Before-and-after change data:
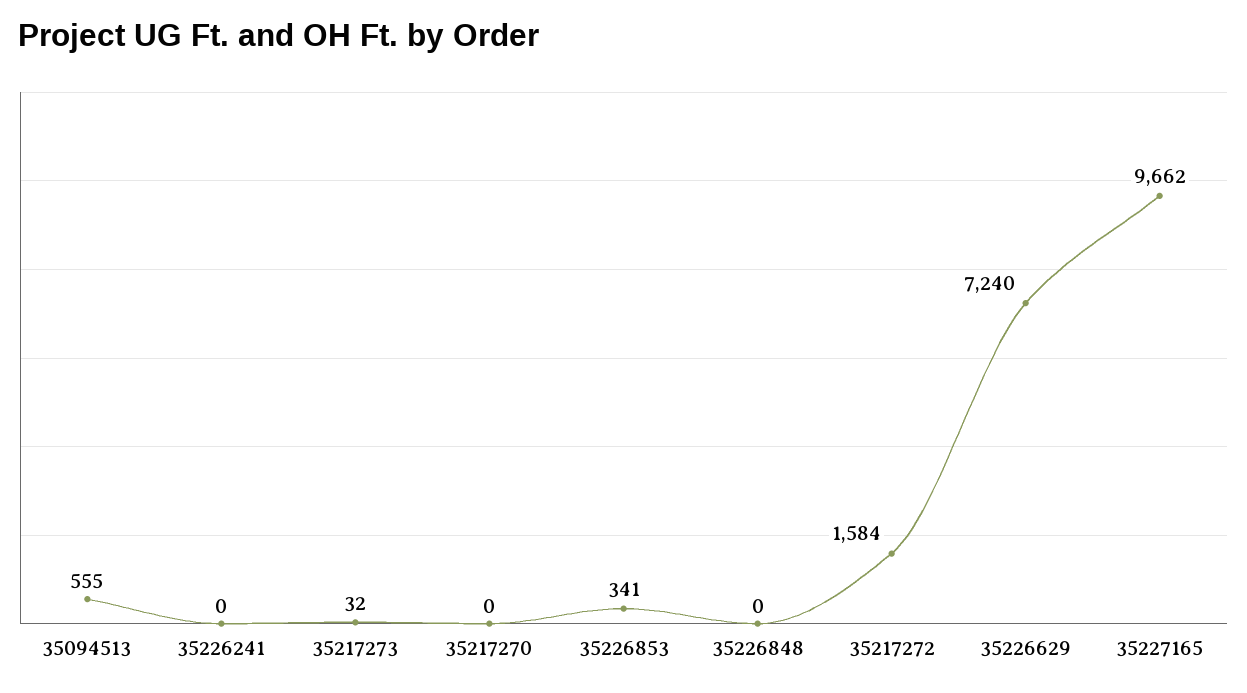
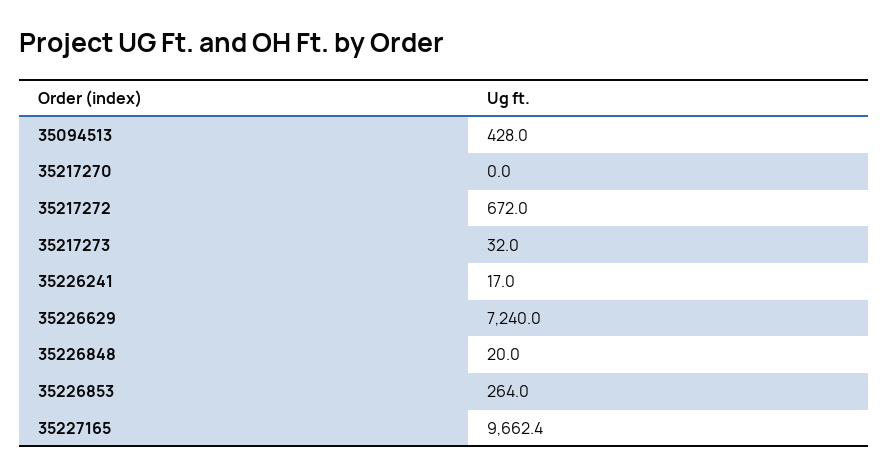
  {
-   "35094513": 555,
+   "35094513": 428,
-   "35226241": 0,
+   "35226241": 17,
    "35217273": 32,
    "35217270": 0,
-   "35226853": 341,
+   "35226853": 264,
-   "35226848": 0,
+   "35226848": 20,
-   "35217272": 1584,
+   "35217272": 672,
    "35226629": 7240,
    "35227165": 9662.4
  }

> Work required:
Every record should be duplicated exactly, though any picture in it must be left out.

> Result for this task:
  {
-   "35094513": 555,
+   "35094513": 428,
-   "35226241": 0,
+   "35226241": 17,
    "35217273": 32,
    "35217270": 0,
-   "35226853": 341,
+   "35226853": 264,
-   "35226848": 0,
+   "35226848": 20,
-   "35217272": 1584,
+   "35217272": 672,
    "35226629": 7240,
    "35227165": 9662.4
  }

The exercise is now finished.